Hunting area kept open in Washington County

Boonsboro farm owner agrees to post signs

January 06, 2004|By Lynn Anderson | Lynn Anderson,SUN STAFF

The Washington County Planning Commission voted unanimously last night to allow the owner of a Boonsboro farm to continue inviting hunters there as long as he posts warning signs and follows state laws designed to protect nearby residents from stray bullets.

Joseph Michael, a Washington County attorney who owns 137 acres of land, much of which he has set aside as a noncommercial shooting area, was surprised that the hunting area wasn't delineated on maps for Meadows Green, a new housing development nearby.

When he went to the planning department to ask questions, officials suggested that he put together a site plan and obtain certification from the planning commission. But commission members didn't want to approve the plan without seeing the property first. They toured the Michael farm last week.

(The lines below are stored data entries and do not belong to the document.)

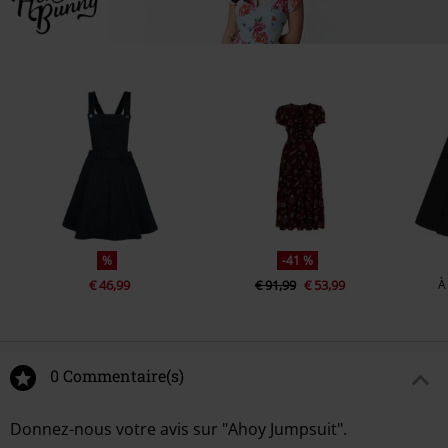
%
-41 %
€ 46,99
€ 91,99
€ 53,99
À
0 Commentaire(s)
Donnez-nous votre avis sur "Ahoy Jumpsuit".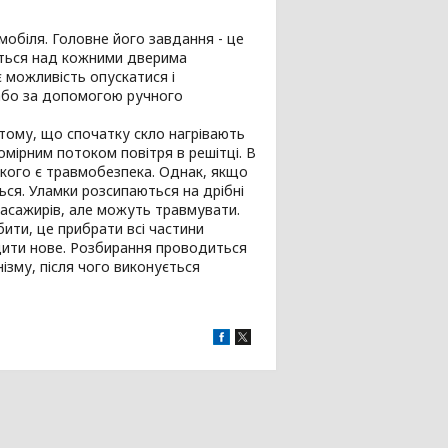
обіля. Головне його завдання - це
ується над кожними дверима
 можливість опускатися і
 або за допомогою ручного
 тому, що спочатку скло нагрівають
мірним потоком повітря в решітці. В
 якого є травмобезпека. Однак, якщо
ься. Уламки розсипаються на дрібні
пасажирів, але можуть травмувати.
ити, це прибрати всі частини
одити нове. Розбирання проводиться
ізму, після чого виконується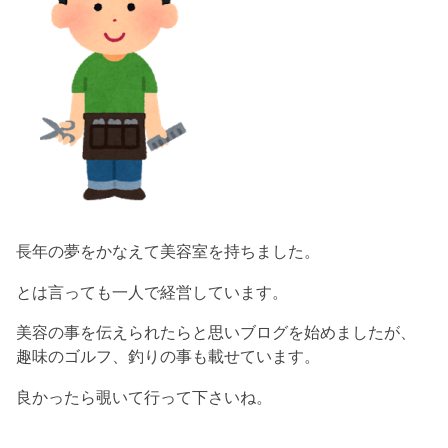
長年の夢をかなえて美容室を持ちました。
とは言っても一人で経営しています。
美容の事を伝えられたらと思いブログを始めましたが、
趣味のゴルフ、釣りの事も載せています。
良かったら覗いて行って下さいね。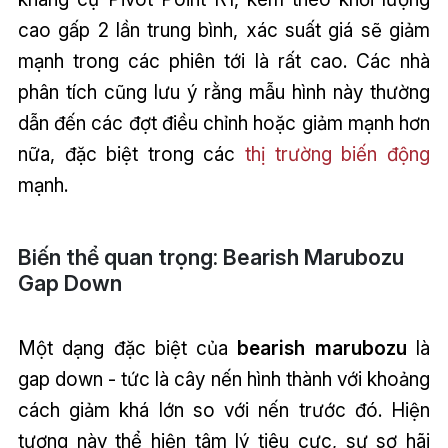
cao gấp 2 lần trung bình, xác suất giá sẽ giảm
mạnh trong các phiên tới là rất cao. Các nhà
phân tích cũng lưu ý rằng mẫu hình này thường
dẫn đến các đợt điều chỉnh hoặc giảm mạnh hơn
nữa, đặc biệt trong các
thị trường biến động
mạnh.
Biến thể quan trọng: Bearish Marubozu
Gap Down
Một dạng đặc biệt của
bearish marubozu
là
gap down - tức là cây nến hình thành với khoảng
cách giảm khá lớn so với nến trước đó. Hiện
tượng này thể hiện tâm lý tiêu cực, sự sợ hãi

After the tour and a discussion with the owner, the commission felt confident that no one in the Meadows Green development would be in danger, said member George Anikis. He said that the five members who attended the meeting last night in Hagerstown all voted in favor of preserving the hunting area.

One seat on the commission is vacant, and one member was absent from the meeting.

"We had concerns about the safety of nearby residents, but [Michael] was able to convince us that the way he hunts the property we didn't have anything to worry about," Anikis said. "He will have it well-posted so that the adjoining development will see the signs. A large sign will be posted at the entrance to the preserve."

That sign will also include an aerial photo of the hunting area so residents can see its boundaries. State law requires that the owners of shooting areas post such signs, Anikis said. Michael has said that he will keep it up at all times, Anikis said.

Michael will also place markers on the property so hunters will know when they are within 150 yards of the houses.

"We shouldn't have any complaints of hunters getting too close to the dwellings," Anikis said.